The end of the week found me back in the beloved basement. Same old stuff. The dullard within. But doing all this repetition feels like early summer days, when the strengthening sun slowly burns off the fog of morning. KW had thrown lots of chords at us, and they’re coming. I’m starting to remember how to configure the C chord, but I’m also hearing what C sounds like and how it speaks to G and D. The little finger-picking sequence that the guitar guru showed us, an initially unruly little gang of 4 notes, began to resolve itself into a smooth and brainless pattern. Look, Ma, no eyes! It’s very relaxing, actually, quite a mind-emptying finger-dance where the digits are starting to remember their steps without my help. Sweet. A little less old. A little less blue.

And a LOT less borrowed, broken-necked Dégas guitar because, on Sunday, I finally pulled a Major Commitment Trigger by buying A NEW GUITAR. My guitar! I wanted to dance and giggle but, to my credit (or shame), I took it all in stride. It’s a Walden guitar – a D550, baby! – a solid-topped beauty that I got on sale for $200 at the Ottawa Folklore Centre. It’s a folk guitar, not low-rent classical as the Dégas was, so the strings are metal rather than nylon. The B and high E strings are like razor wire, so there is another level of fingertip toughening to come. They’re also the same colour as the – what is it, the pick-guard?—that guitar-body armour below the sound hole, so these eyes have trouble picking them out. Guitar Guy at the OFC spoke warmly and knowingly about my Walden, and I feel good about this machine. I bought a stand, an electronic tuner and a humidifier, none of which I know how to work yet. The humidifier is a fairly simple and obvious thing, though I hadn’t considered how dryness could affect a wooden instrument. I’m not sure how it sits, so that’ll be Question 67 or 68 when I go for the next groupthink lesson in a couple of days.

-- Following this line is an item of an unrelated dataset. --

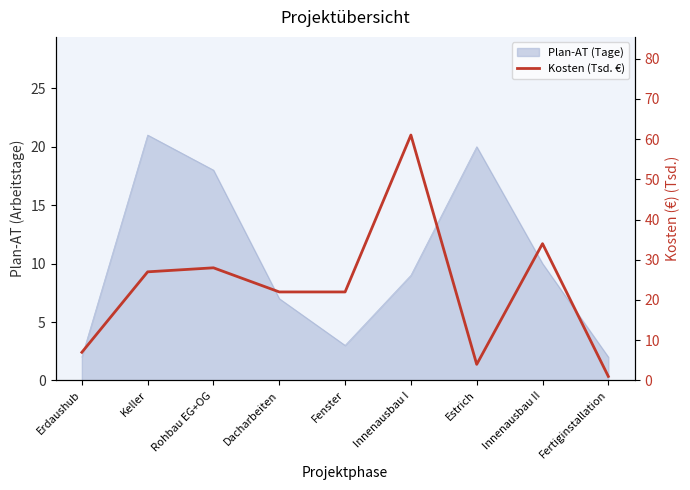

Between Fenster and Innenausbau II, which is larger?

Innenausbau II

It’ll be fun to show off my new lovely, but I’m scared to play with her. She makes sweet and unfamiliar sounds that my borrowed love was incapable of making. The music we made was obviously much more full and rich, but I strummed as if I was nervously coaxing melody from a crystal vase. I missed the Dégas. This new friend doesn’t yet sit comfortably with me. I wanted to whale away with my mock solos and percussive energy, but I felt nervous and reserved. I wanted things to feel comfortable right away, ‘cause heck, she’s beautiful, she has a gorgeous voice and body, it’s a fresh and exciting start and besides, that first date had cost me a pretty penny! I guess I shouldn’t be surprised that there were those awkward pauses in the conversation, that I was unsure about how to treat her and how she might respond to my overtures. It was a tense kind of fun, though, and I’m pretty sure we’ll be seeing each other again.

Writers Festival Day 1

One of the highlights of my year is a big shindig of word people talking about their words, and word-ivores like me snuffling contentedly at the word trough. As a writer, libraries can be overwhelming and bookstores – especially that big used bookstore downtown, with all those dried-out husks of once-hopeful publication – can knock me down and dishonour my remains. The Ottawa International Writers Festival does me good, though.

I’m inspired by great sentences. I’m inspired, in an odd but clear way, by the ordinariness of the people. When the writers are great, I’m inspired to believe that I could be good, too. (It took me a surprisingly long time to realize the degree to which I idealized, nay deified, writers. Traces of outworn idolatry remain, but the WritersFest helps me cleanse the sanctuary.) When the writers are mediocre, a less noble inspiration turns my crankiness: if (s)he can do it, NO MORE WAITING for me!! It’s not exactly righteous anger, but it’s a deformed cousin of it. Details at eleven. (Or whenever I strap myself to the keyboard next.)